Le « dans » est déjà problématique du fait de l’inessentialisation de la force de travail et de la caducité d’une armée industrielle de réserve interne vue la division internationale du travail, mais de quoi peut être fait le « contre » ? De n’importe qui et n’importe quoi effectivement quand d’un côté, Trump est perçu et élu comme représentant « antisystème » ; et quand de l’autre, on n’a que le « choix » entre des politiques identitaires qui ne font qu’imposer une nouvelle morale en phase avec la société capitalisée et un anticapitalisme sans principes pour certains, puisqu’il confine jusqu’à certaines fractions de l’extrême droite, superficiel pour d’autres qui ne critiquent que la financiarisation du capital et le néo-libéralisme.

 

Temps critiques, le 23 novembre 2024

 

Notes

 

1 – Cet article était à l’origine une lettre de réponse au groupe « soubis » qui avait fait circuler le texte : https://www.gaucherepublicaine.org/respublica-idees/un-revers-cinglant-pour-une-bonne-lecon-de-realisme-sociologique/74­36735

2 – Michel Fréher, Producteurs et parasites : l’imaginaire si désirable du RN (La Découverte, 2024), cité dans « Cinq ouvrages pour penser le risque de l’extrême droite », Libération, le 21 novembre 2024.

3 – Des observateurs relèvent le rôle de la hausse de l’inflation imputée à Biden dans la victoire de Trump. Or, cette hausse et en partie due aux efforts de solidarité et de redistribution pendant la crise sanitaire, puis de relance par la demande. Le soutien à la syndicalisation et à la hausse du salaire minimum est allé dans le même sens, mais n’a pas empêché les incohérences de l’administration Biden, par exemple par rapport à la tentative de grève des cheminots pour la sécurité en 2022, où elle a réussi à bloquer toute grève. Or, quelques semaines plus tard, en février 2023, un train de 2,8 kilomètres de long bourré de produits chimiques déraillait et s’enflammait, provoquant un désastre environnemental majeur en Ohio et en Pennsylvanie. Dans les jours suivants, un sénateur de l’Ohio a dénoncé l’impéritie des autorités fédérales et promettait de ne pas oublier la classe laborieuse des Appalaches. Son nom : J. D. Vance, futur vice-président élu de Donald Trump (Le Monde, le 21 octobre 2024).

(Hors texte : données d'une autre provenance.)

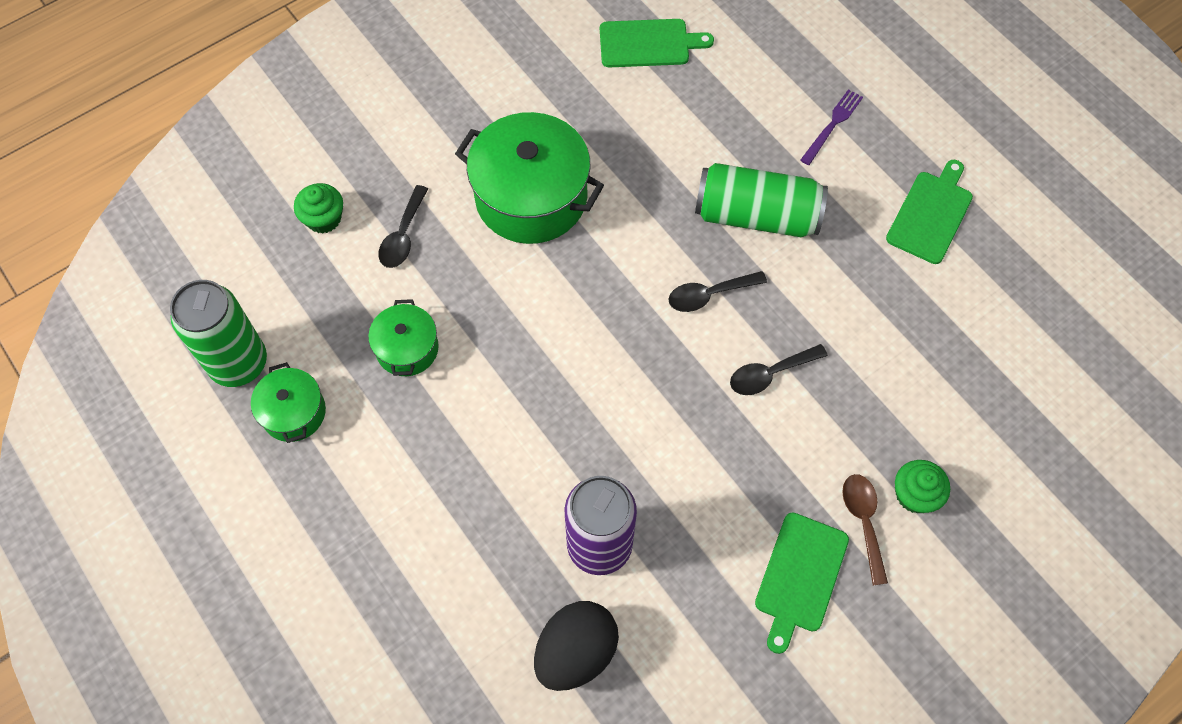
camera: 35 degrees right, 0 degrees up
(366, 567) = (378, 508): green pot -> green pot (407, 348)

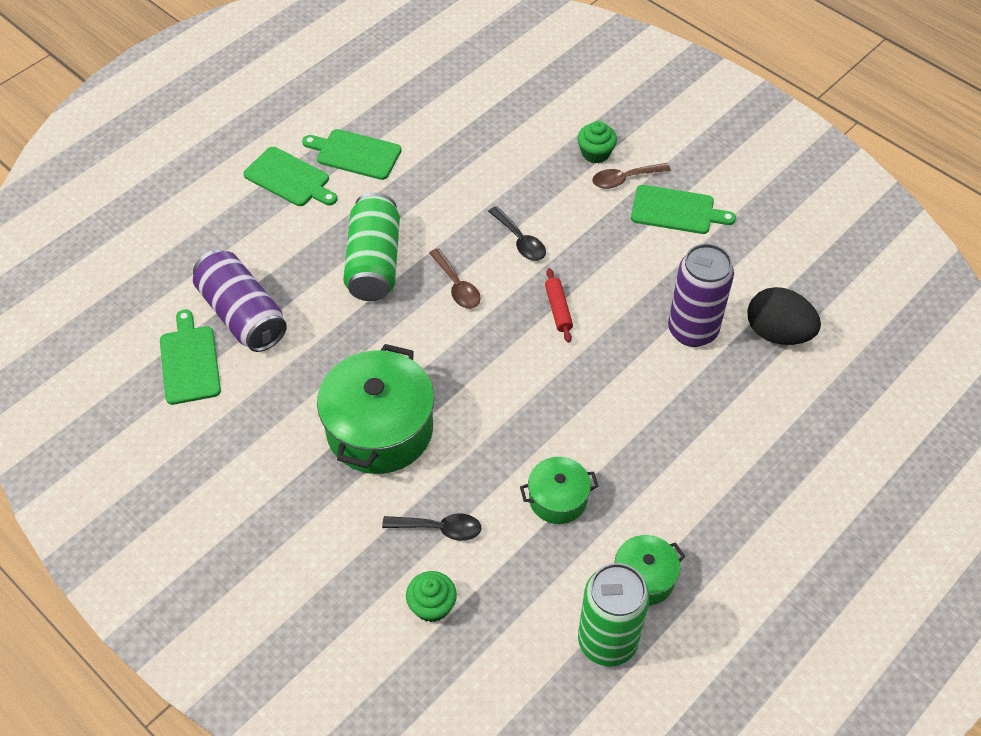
camera: 100 degrees left, 10 degrees down
(657, 397) = (558, 309): none -> red rolling pin
(701, 90) = (242, 314): none -> purple can
(709, 295) = (457, 286): black spoon -> brown spoon
(832, 125) = (273, 219): purple fork -> none
(895, 145) = (289, 178): none -> green cutting board

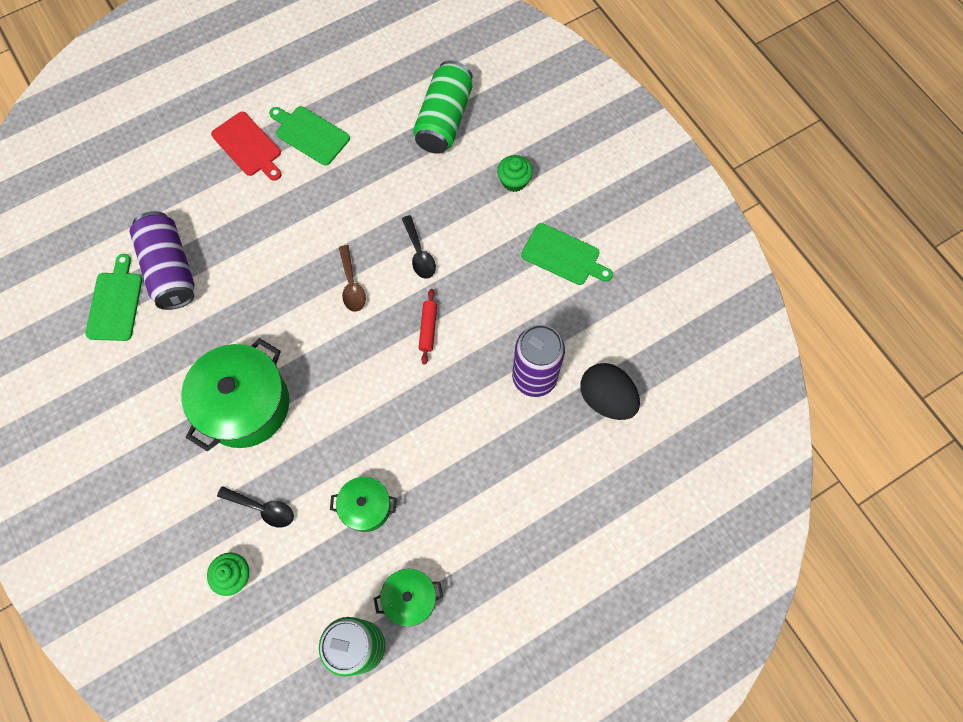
camera: 15 degrees right, 15 degrees up
(289, 178) = (248, 146): green cutting board -> red cutting board
(374, 262) = (291, 245): green can -> green can (444, 119)
(624, 179) = (530, 213): brown spoon -> none

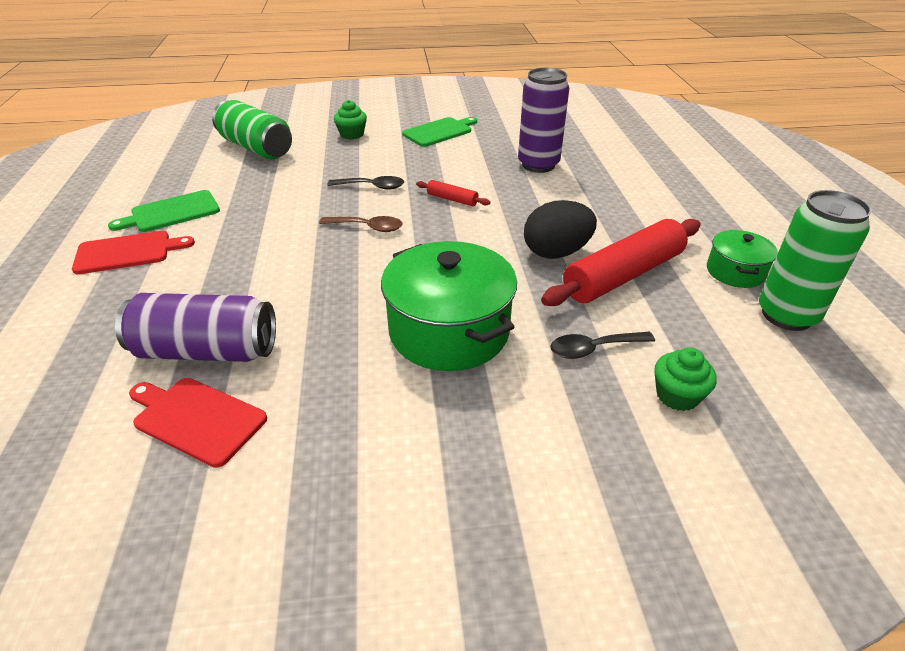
camera: 65 degrees left, 30 degrees down
(115, 303) = (196, 419): green cutting board -> red cutting board
(262, 508) = (593, 349): black spoon -> black spoon turned 150 degrees counterclockwise
(366, 507) = (623, 275): green pot -> red rolling pin
(606, 399) = (576, 143): black egg -> black egg (556, 252)

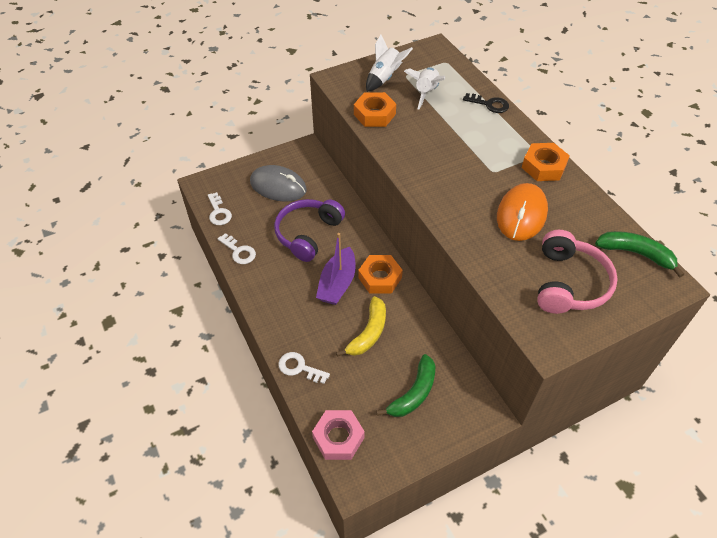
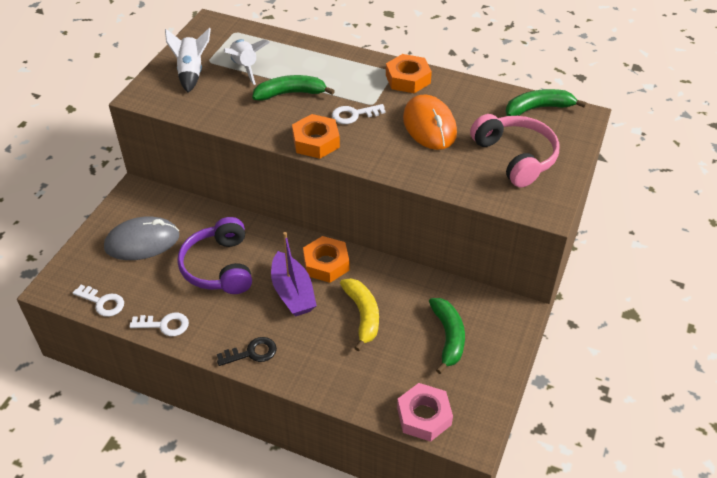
camera: 40 degrees left, 5 degrees down
(299, 368) = (332, 385): white key -> white key (354, 115)
(374, 114) = (216, 109): orange nut -> orange nut (316, 142)
(439, 130) = (290, 93): none -> green banana
(489, 104) = (312, 50): black key -> black key (252, 353)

4 – Contre les apôtres de l’anti-impérialisme ciblant en priorité les États-Unis, on peut renvoyer au discours de Trump aux Nations Unies en 2019 où il a déclaré : « Le futur n’appartient pas aux mondialistes. Le futur appartient aux patriotes. Le futur appartient aux nations souveraines et indépendantes, qui protègent leurs citoyens et respectent leurs voisins et honorent les différences qui rendent chaque pays spécial et unique. » Ce discours rompt complètement avec le tropisme raciste de Trump parlant précédemment de « pays de merde » et de « trous à rats » à leur encontre. Il s’inscrit plus concrètement dans la concurrence que se livrent les États-Unis, la Chine et la Russie sur le continent africain et plus globalement dans leurs rapports avec le « Sud global ».